Dutcher urges in the alternate that § 871(a)’s mens rea of “knowingly and willfully” requires a defendant to know that her conduct is illegal. There is force to the argument that when a statute uses both terms, it is asking for something more than either term would require on its own. Thus, in United States v. Bates, 96 F.3d 964, 970 (7th Cir. 1996), aff'd on other grounds, 522 U.S. 23, 118 S.Ct. 285, 139 L.Ed.2d 215 (1997), we read the same phrase in a student loan fraud statute to require proof of a defendant’s knowledge that her intentional conduct was unlawful. See also United States v.
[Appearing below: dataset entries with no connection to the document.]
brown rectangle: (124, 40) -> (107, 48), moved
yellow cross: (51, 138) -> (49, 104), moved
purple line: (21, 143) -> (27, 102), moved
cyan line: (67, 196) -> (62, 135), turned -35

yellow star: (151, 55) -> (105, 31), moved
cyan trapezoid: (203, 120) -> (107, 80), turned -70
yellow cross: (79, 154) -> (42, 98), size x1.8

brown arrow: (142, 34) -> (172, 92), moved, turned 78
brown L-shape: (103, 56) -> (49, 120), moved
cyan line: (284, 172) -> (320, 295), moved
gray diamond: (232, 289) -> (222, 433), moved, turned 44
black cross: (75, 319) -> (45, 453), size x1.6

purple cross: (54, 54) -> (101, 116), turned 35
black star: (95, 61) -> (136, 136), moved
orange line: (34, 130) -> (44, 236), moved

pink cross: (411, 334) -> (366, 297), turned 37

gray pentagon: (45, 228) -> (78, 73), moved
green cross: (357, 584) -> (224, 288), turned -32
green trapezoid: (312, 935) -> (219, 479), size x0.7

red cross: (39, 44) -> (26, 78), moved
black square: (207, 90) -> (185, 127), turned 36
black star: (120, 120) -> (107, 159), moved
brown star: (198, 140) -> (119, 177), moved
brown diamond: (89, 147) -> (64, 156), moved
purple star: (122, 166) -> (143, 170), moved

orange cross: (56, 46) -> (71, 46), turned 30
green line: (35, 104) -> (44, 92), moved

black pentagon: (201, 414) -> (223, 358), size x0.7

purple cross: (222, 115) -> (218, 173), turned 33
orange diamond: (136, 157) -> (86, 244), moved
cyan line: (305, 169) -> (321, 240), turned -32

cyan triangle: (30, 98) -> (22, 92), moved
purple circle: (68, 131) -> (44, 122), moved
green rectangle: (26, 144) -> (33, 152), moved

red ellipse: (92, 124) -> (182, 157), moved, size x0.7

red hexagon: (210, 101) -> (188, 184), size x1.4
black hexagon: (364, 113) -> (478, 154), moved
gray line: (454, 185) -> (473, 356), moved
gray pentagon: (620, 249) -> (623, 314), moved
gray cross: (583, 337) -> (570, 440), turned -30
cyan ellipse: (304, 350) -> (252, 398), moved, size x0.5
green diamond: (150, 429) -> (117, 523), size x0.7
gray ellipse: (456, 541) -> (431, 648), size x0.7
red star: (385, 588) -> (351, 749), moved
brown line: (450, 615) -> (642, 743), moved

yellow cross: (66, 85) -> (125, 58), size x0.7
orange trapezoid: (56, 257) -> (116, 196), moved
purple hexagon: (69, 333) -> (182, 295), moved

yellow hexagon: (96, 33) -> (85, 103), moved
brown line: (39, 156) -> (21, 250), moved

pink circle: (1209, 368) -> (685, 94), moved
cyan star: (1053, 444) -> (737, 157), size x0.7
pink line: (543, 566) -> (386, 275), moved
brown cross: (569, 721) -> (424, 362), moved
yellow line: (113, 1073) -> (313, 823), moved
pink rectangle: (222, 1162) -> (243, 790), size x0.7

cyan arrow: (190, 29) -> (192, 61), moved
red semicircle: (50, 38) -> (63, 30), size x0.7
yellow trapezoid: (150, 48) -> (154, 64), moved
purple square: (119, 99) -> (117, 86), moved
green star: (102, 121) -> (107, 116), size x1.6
Wheeler, 540 F.3d 683, 690 (7th Cir. 2008) (expressing sympathy for the argument in dicta).
This type of heightened proof requirement, however, is typically limited to a narrow group of “highly technical [criminal] statutes that presentf ] the danger of ensnaring individuals engaged in apparently innocent conduct.” Bryan v. United States, 524 U.S. 184, 194, 118 S.Ct. 1939, 141 L.Ed.2d 197 (1998) (citing taxes and financial transactions as examples). Bates, which concerned the arcana of federal student loans, falls in that category. A statute prohibiting serious threats to the President does not. Elonis itself highlights the distinction. It expressly rejected the notion that the threat statute there, 18 U.S.C. § 875(c), required the government to show that the defendant knew that his conduct was illegal. Elonis, 135 S.Ct. at 2009. Instead, the Court followed “[t]he familiar maxim ‘ignorance of the law is no excuse’ ....” Id. The same approach is proper here. The President’s safety does not turn on a defendant’s familiarity with the United States Code.
Ill
The evidence before the jury was suffi-. cient to support both of Dutcher’s convictions, and the jury instructions fairly presented the relevant issues. We therefore AFFIRM the judgment of the district court.